A Golden Wake dives deep into its setting. You can see this from the reworked Wadjet Eye logo when the game loads up to the playful menu text when you quit back to the desktop. Despite being a work of speculative fiction, Grundislav Games makes a massive effort to be historically accurate, including notable figures from the era, such as real estate developer George Merrick and mobster Fatty Walsh. period dialogue, and a retro, ragtime soundtrack that is still stuck in my head as of this writing. This high attention to detail really helps bring the old-school and, to be honest, somewhat crude graphics to life. To put it bluntly, there were a few screens, such as the boat dock and a few one-off locations, like the golf course, that felt unfinished. Or rather, uninteresting and distant, and existing only for Alfie to click on something and go to an additional screen, where things were much more refined.

Here’s a bummer: Alfie Banks is not very likeable. The game likes to build up his so-called charm and way with words, but I found him grating, whiney, and selfish from the very first scene. There’s nothing you can do about this. It is how he is written, and when the time comes for him to make a major decision, you just sit back and watch, helping to put the pieces together afterwards. The problem is that we never get a whole lot of backstory on the man, not even when his brother shows up for a chat. Which makes a lot of his journey and grumbling as an errand boy feel a bit empty. He certainly has an impact, but ultimately feels quite unnecessary in the long run. A shame, as I did enjoy many other characters, such as Marjory Stoneman Douglas, voiced by none other than Rebecca Whittaker. Another problem is that because Alfie is constantly jumping ship, you never get to hang around with the same side characters for too long.

In stark contrast to the previous point-and-click adventure game I played, A Golden Wake‘s puzzles across Alfie Banks’ sojourn for a better life are shockingly simple. Your inventory never becomes too full, and every solution stems from a logical conclusion. Need an antenna for a toy tramcar? Use that antenna you broke off that radio earlier. There are a few spots where the “action” switches from standard pointing and clicking, with you finding “hidden objects” in a picture to condemn a house or steering a car to help Mabel Cody hop on her flying stunt plane. These certainly do break up the action, but are far from enjoyable. In the end, I only had to look up the solution to an obtuse bookcase secret passage puzzle (hint: how would a V.I.P. enter?), figuring everything out on my own. There’s also a questioning minigame–think L.A. Noire, but toned way down–where you can use Alfie’s charm and wits to unearth answers or cheat by clicking the Seller’s Intuition button; I never felt like I was doing it right, though the story just continues on regardless of the outcomes.

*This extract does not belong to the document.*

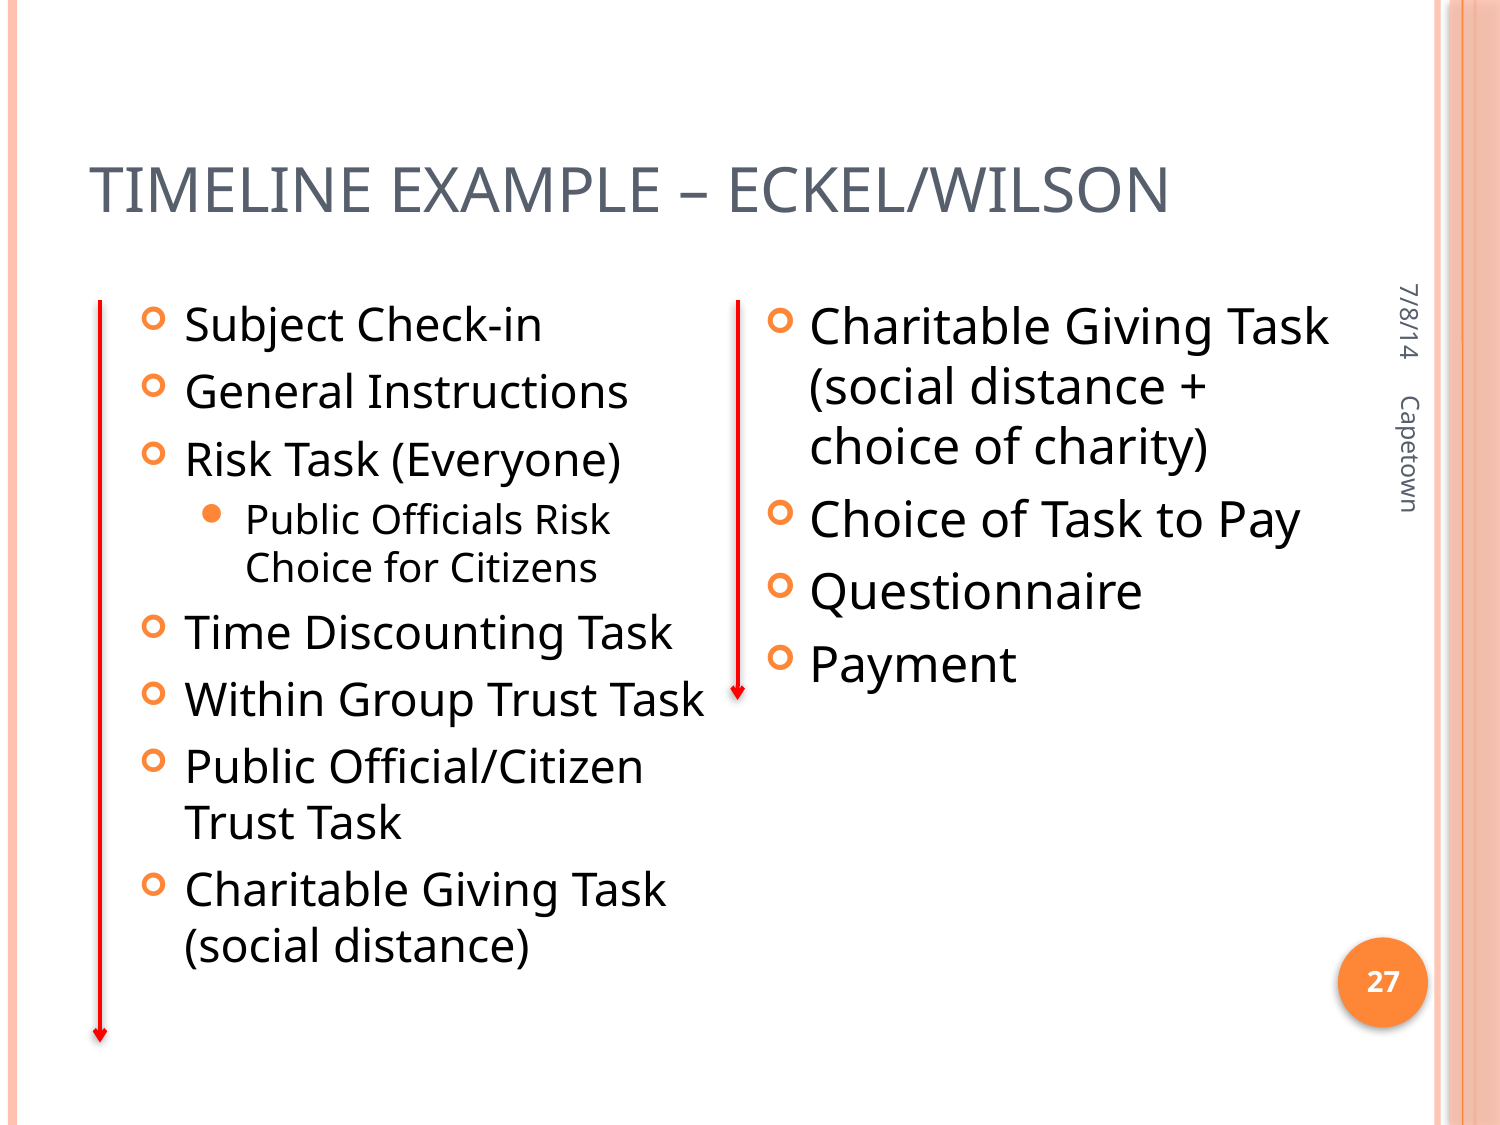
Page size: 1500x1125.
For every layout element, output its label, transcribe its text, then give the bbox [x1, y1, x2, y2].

A few years ago, I replayed Blackwell Deception with the developer’s commentary on, and it was just as enjoyable as the first time through. I’m not ready to go back into A Golden Wake–aw, horsefeathers!–but when I do, I suspect I’ll partake of this option, as well as go for some of the trickier Achievements. There’s no difficulty setting for the puzzles, but it’ll be interesting to hear some thoughts about what went into them or why this location was used this way or that. A Golden Wake dreams big, and while it is not successfully in every corner, it is still a pretty good adventure that fans of traditional pointing and clicking can eat up, all while drowning in that deliciously sweet jitterbugging soundtrack.